Data shown: Begin

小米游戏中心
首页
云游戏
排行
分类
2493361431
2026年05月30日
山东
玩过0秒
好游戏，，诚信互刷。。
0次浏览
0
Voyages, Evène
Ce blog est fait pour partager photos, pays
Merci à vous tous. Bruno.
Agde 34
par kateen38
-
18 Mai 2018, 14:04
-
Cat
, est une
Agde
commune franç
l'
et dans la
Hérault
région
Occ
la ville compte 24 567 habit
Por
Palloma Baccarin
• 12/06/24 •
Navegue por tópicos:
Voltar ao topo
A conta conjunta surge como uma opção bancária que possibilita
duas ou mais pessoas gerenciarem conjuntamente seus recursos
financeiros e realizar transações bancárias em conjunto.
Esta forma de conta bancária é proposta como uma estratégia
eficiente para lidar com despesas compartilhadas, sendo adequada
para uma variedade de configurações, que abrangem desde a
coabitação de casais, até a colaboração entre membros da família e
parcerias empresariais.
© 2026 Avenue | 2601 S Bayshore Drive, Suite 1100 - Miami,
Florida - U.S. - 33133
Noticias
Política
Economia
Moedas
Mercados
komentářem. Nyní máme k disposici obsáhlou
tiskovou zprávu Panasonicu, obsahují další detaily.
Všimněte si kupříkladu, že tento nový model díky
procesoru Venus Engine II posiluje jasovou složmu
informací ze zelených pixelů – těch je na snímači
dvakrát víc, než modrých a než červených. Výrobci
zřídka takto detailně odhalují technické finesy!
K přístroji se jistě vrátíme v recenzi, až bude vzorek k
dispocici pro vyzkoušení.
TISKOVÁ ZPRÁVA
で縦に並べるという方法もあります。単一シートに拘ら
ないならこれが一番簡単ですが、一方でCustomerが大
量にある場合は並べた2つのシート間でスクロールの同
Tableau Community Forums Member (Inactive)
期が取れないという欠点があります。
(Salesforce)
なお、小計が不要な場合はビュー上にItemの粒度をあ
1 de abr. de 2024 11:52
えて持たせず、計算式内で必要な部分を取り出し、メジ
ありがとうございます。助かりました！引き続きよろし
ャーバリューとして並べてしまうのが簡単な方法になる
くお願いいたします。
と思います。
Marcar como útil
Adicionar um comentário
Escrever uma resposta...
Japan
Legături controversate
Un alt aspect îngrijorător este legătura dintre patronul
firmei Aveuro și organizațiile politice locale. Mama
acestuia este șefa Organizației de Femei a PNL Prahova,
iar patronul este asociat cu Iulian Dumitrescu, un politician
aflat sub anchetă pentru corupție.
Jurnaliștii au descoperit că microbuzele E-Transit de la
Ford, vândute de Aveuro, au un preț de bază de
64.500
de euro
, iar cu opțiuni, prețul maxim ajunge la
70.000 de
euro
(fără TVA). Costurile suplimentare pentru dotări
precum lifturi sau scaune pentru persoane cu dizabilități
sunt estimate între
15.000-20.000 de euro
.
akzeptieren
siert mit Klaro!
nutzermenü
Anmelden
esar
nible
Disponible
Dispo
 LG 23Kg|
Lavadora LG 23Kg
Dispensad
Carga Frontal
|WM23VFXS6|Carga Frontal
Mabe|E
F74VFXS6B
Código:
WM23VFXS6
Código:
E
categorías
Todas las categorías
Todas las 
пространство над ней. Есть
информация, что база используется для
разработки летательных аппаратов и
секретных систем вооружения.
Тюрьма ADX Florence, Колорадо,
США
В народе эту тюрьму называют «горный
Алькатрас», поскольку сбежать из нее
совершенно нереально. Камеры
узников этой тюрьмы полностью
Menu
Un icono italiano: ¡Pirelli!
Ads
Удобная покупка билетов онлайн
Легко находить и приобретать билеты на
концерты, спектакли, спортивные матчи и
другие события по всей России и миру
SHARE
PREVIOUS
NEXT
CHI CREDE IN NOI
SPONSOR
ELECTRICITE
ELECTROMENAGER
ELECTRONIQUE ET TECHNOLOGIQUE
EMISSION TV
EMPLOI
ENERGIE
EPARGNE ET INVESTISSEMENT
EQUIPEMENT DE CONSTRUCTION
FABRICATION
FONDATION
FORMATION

Data shown: End

» To do: Extract all the text in the material above and reproduce every line precisely.

» Result:
小米游戏中心
首页
云游戏
排行
分类
2493361431
2026年05月30日
山东
玩过0秒
好游戏，，诚信互刷。。
0次浏览
0
Voyages, Evène
Ce blog est fait pour partager photos, pays
Merci à vous tous. Bruno.
Agde 34
par kateen38
-
18 Mai 2018, 14:04
-
Cat
, est une
Agde
commune franç
l'
et dans la
Hérault
région
Occ
la ville compte 24 567 habit
Por
Palloma Baccarin
• 12/06/24 •
Navegue por tópicos:
Voltar ao topo
A conta conjunta surge como uma opção bancária que possibilita
duas ou mais pessoas gerenciarem conjuntamente seus recursos
financeiros e realizar transações bancárias em conjunto.
Esta forma de conta bancária é proposta como uma estratégia
eficiente para lidar com despesas compartilhadas, sendo adequada
para uma variedade de configurações, que abrangem desde a
coabitação de casais, até a colaboração entre membros da família e
parcerias empresariais.
© 2026 Avenue | 2601 S Bayshore Drive, Suite 1100 - Miami,
Florida - U.S. - 33133
Noticias
Política
Economia
Moedas
Mercados
komentářem. Nyní máme k disposici obsáhlou
tiskovou zprávu Panasonicu, obsahují další detaily.
Všimněte si kupříkladu, že tento nový model díky
procesoru Venus Engine II posiluje jasovou složmu
informací ze zelených pixelů – těch je na snímači
dvakrát víc, než modrých a než červených. Výrobci
zřídka takto detailně odhalují technické finesy!
K přístroji se jistě vrátíme v recenzi, až bude vzorek k
dispocici pro vyzkoušení.
TISKOVÁ ZPRÁVA
で縦に並べるという方法もあります。単一シートに拘ら
ないならこれが一番簡単ですが、一方でCustomerが大
量にある場合は並べた2つのシート間でスクロールの同
Tableau Community Forums Member (Inactive)
期が取れないという欠点があります。
(Salesforce)
なお、小計が不要な場合はビュー上にItemの粒度をあ
1 de abr. de 2024 11:52
えて持たせず、計算式内で必要な部分を取り出し、メジ
ありがとうございます。助かりました！引き続きよろし
ャーバリューとして並べてしまうのが簡単な方法になる
くお願いいたします。
と思います。
Marcar como útil
Adicionar um comentário
Escrever uma resposta...
Japan
Legături controversate
Un alt aspect îngrijorător este legătura dintre patronul
firmei Aveuro și organizațiile politice locale. Mama
acestuia este șefa Organizației de Femei a PNL Prahova,
iar patronul este asociat cu Iulian Dumitrescu, un politician
aflat sub anchetă pentru corupție.
Jurnaliștii au descoperit că microbuzele E-Transit de la
Ford, vândute de Aveuro, au un preț de bază de
64.500
de euro
, iar cu opțiuni, prețul maxim ajunge la
70.000 de
euro
(fără TVA). Costurile suplimentare pentru dotări
precum lifturi sau scaune pentru persoane cu dizabilități
sunt estimate între
15.000-20.000 de euro
.
akzeptieren
siert mit Klaro!
nutzermenü
Anmelden
esar
nible
Disponible
Dispo
 LG 23Kg|
Lavadora LG 23Kg
Dispensad
Carga Frontal
|WM23VFXS6|Carga Frontal
Mabe|E
F74VFXS6B
Código:
WM23VFXS6
Código:
E
categorías
Todas las categorías
Todas las 
пространство над ней. Есть
информация, что база используется для
разработки летательных аппаратов и
секретных систем вооружения.
Тюрьма ADX Florence, Колорадо,
США
В народе эту тюрьму называют «горный
Алькатрас», поскольку сбежать из нее
совершенно нереально. Камеры
узников этой тюрьмы полностью
Menu
Un icono italiano: ¡Pirelli!
Ads
Удобная покупка билетов онлайн
Легко находить и приобретать билеты на
концерты, спектакли, спортивные матчи и
другие события по всей России и миру
SHARE
PREVIOUS
NEXT
CHI CREDE IN NOI
SPONSOR
ELECTRICITE
ELECTROMENAGER
ELECTRONIQUE ET TECHNOLOGIQUE
EMISSION TV
EMPLOI
ENERGIE
EPARGNE ET INVESTISSEMENT
EQUIPEMENT DE CONSTRUCTION
FABRICATION
FONDATION
FORMATION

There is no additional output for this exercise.